Shortly after Jonathan Papelbon threw his last strike last night, I was startled by a series of loud noises. I rushed to my front porch to see bright fire works going off over Metropolitan Hill in Roslindale. Boston basked in the elation of the Red Sox’s second world championship in four years.
Now, three years removed from the first victory of the Red Sox in 86 years and five from the first Patriots Super Bowl championship ever, I’ve rethought that concept that became so intertwined with Red Sox Nation; that is, the notion of “The Curse of The Babe.”
In taking the very long view of Red Sox history, I’ve come to the conclusion that there was no curse at all.
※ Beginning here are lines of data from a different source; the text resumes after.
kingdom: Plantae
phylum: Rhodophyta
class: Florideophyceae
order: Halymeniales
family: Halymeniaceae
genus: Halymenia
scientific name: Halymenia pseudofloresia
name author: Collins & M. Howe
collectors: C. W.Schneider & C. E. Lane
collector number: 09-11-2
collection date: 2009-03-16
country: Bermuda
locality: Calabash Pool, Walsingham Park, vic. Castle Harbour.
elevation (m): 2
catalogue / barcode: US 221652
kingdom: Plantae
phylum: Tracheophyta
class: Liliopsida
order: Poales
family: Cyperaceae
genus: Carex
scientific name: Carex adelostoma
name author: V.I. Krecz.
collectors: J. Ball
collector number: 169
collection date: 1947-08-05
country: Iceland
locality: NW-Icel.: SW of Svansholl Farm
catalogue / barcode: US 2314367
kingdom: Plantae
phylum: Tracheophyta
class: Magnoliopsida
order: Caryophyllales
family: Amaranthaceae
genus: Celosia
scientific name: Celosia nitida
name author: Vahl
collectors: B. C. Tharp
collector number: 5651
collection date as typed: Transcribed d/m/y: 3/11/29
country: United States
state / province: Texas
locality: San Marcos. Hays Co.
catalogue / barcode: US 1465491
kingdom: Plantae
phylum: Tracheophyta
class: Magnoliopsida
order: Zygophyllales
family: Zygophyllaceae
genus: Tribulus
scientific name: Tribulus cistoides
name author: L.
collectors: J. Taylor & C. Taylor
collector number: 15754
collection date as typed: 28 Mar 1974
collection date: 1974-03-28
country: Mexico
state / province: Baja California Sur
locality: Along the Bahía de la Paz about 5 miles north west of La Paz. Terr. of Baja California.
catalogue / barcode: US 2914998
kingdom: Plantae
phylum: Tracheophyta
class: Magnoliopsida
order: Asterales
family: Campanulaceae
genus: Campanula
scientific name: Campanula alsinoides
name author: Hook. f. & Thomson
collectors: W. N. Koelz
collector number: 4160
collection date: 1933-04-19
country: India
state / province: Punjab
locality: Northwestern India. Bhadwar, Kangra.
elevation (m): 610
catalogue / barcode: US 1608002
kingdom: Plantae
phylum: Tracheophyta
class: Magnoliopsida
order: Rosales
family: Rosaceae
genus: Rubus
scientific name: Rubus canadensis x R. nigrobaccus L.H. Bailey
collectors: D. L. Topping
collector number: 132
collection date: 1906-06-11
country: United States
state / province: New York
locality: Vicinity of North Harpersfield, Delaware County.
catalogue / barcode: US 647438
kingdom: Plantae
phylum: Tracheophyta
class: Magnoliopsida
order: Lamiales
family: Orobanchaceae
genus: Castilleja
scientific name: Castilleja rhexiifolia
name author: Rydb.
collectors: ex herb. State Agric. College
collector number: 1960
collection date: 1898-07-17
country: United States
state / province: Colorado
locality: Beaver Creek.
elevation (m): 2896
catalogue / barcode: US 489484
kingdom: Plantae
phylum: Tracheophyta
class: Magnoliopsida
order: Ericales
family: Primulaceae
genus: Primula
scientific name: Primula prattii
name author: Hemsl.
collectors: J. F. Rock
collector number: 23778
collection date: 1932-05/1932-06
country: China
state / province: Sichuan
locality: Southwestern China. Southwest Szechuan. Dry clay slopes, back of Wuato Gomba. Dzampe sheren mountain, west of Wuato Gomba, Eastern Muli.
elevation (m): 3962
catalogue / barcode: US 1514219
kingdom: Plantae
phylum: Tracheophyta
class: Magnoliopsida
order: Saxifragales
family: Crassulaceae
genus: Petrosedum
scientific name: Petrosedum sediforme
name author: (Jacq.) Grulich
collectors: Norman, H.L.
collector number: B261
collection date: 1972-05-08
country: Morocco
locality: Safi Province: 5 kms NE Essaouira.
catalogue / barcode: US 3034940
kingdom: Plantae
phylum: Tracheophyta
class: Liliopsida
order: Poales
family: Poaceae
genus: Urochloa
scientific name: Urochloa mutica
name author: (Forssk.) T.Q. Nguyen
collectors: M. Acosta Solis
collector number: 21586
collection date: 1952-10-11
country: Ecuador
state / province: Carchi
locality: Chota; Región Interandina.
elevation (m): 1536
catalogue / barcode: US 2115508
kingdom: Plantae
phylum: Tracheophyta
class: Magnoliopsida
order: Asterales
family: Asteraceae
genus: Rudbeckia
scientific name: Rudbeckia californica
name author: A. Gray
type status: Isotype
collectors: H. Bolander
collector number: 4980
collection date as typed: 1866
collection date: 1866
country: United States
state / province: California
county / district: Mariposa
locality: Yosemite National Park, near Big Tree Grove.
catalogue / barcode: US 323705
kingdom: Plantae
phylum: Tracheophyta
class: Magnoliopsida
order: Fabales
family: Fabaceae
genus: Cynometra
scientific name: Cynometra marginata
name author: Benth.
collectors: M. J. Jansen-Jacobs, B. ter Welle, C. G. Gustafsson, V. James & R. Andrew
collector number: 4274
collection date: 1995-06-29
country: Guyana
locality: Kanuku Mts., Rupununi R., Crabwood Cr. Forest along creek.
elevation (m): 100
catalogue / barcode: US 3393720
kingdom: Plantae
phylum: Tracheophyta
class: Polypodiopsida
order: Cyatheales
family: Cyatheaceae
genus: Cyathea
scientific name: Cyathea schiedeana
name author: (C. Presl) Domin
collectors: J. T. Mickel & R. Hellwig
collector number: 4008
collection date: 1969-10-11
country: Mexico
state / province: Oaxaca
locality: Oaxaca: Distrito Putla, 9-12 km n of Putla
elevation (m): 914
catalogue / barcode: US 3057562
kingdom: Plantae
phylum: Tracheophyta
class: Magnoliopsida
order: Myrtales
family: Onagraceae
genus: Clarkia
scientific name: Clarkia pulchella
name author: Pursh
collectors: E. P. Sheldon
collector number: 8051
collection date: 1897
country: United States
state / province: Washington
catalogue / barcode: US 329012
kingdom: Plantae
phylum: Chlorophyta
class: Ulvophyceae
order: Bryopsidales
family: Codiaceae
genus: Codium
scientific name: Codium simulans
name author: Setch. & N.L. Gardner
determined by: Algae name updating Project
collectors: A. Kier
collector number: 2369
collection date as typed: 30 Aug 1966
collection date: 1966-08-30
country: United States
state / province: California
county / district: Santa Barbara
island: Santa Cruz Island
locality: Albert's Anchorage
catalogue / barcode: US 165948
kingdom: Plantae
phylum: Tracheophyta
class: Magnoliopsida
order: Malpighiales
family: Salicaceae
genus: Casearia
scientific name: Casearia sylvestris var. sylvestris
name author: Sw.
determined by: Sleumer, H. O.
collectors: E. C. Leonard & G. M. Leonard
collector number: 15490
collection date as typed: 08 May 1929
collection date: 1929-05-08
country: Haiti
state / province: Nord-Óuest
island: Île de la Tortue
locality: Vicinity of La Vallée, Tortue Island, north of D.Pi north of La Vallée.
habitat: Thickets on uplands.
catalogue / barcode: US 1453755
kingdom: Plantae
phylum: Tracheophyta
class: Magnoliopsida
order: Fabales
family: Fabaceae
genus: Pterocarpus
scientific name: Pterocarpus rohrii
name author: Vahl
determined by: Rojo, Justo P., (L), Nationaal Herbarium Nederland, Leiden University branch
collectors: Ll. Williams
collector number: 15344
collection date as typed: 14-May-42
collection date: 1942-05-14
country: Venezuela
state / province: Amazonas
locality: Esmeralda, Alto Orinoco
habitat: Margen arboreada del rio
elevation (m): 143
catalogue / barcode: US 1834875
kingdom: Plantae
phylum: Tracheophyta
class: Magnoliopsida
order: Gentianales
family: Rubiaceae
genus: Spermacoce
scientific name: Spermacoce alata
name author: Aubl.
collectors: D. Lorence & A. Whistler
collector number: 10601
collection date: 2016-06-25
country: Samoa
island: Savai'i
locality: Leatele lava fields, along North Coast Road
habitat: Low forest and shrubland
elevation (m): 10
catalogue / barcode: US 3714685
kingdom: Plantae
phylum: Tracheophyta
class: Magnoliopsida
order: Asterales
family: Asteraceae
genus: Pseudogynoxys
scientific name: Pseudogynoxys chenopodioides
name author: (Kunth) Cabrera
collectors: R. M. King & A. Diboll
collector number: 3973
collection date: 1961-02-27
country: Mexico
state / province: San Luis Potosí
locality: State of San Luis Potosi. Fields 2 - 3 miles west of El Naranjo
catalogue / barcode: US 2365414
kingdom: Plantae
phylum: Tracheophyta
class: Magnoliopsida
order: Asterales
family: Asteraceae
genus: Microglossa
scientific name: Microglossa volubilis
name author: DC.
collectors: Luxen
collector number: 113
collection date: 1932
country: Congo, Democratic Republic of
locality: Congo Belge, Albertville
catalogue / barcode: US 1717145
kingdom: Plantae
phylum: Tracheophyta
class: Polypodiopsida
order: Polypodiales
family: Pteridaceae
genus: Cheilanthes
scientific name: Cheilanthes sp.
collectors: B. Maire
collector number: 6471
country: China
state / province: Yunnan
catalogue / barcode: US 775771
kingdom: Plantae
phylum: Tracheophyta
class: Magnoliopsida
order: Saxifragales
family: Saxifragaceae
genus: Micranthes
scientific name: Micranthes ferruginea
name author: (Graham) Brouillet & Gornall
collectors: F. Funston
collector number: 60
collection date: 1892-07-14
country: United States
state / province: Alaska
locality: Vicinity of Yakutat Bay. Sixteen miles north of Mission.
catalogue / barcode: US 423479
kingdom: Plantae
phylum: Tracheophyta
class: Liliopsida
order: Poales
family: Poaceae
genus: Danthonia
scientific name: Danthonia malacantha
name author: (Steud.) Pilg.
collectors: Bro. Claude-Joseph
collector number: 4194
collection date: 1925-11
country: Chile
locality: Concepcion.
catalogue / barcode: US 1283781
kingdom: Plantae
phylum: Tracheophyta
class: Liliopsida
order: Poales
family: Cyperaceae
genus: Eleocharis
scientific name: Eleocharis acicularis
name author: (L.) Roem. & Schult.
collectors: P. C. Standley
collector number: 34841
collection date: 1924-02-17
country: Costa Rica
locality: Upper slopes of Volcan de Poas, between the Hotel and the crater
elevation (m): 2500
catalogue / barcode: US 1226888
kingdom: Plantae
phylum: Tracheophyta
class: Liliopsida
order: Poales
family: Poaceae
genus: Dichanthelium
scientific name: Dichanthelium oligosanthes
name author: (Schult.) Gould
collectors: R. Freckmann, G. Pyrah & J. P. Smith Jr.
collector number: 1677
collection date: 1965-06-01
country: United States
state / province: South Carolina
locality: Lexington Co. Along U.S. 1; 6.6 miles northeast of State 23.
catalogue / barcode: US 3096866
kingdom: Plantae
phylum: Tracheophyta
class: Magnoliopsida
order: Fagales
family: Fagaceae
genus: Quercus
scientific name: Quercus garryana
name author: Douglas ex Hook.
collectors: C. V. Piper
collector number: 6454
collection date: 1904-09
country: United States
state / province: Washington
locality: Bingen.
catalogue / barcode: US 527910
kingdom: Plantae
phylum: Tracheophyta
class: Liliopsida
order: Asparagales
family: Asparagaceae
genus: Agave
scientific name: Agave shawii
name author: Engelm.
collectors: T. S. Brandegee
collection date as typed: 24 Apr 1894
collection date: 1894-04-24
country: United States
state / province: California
It is true that the team lost the best years of productivity of Ted Williams, who gave up the best time of his professional life to serve his country. If not for the years he devoted to military service, the stacked Red Sox team of the 1940s would likely have won a World Series.
After that, the culprit has to be bad management. During the 1950s and much of the 1960s, the team was shamefully slow to seek out and play African American players. During the 1970s, the ownership bungled away a club that lives in my imagination as one of the best ever, Rice, Lynn, Fisk, Evans, Yaz. But not enough pitching.
More recently, the Yawkey ownership just didn’t have the chops or the smarts to build a modern club.
That changed with the current ownership group. And while they’ll be sure to make mistakes, at least they’re doing everything they can to operate at the top echelons of their game.
The competition with the uber-intense and professional Patriots organization will only drive the Sox to further heights. One reason Danny Ainge tried so hard to get Kevin Garnett and Ray Allen for The Boston Celtics is to remain relevant in a town whose sports teams are top notch.
No, it wasn’t a curse. And it isn’t a blessing today. It’s innovative leadership and sound management.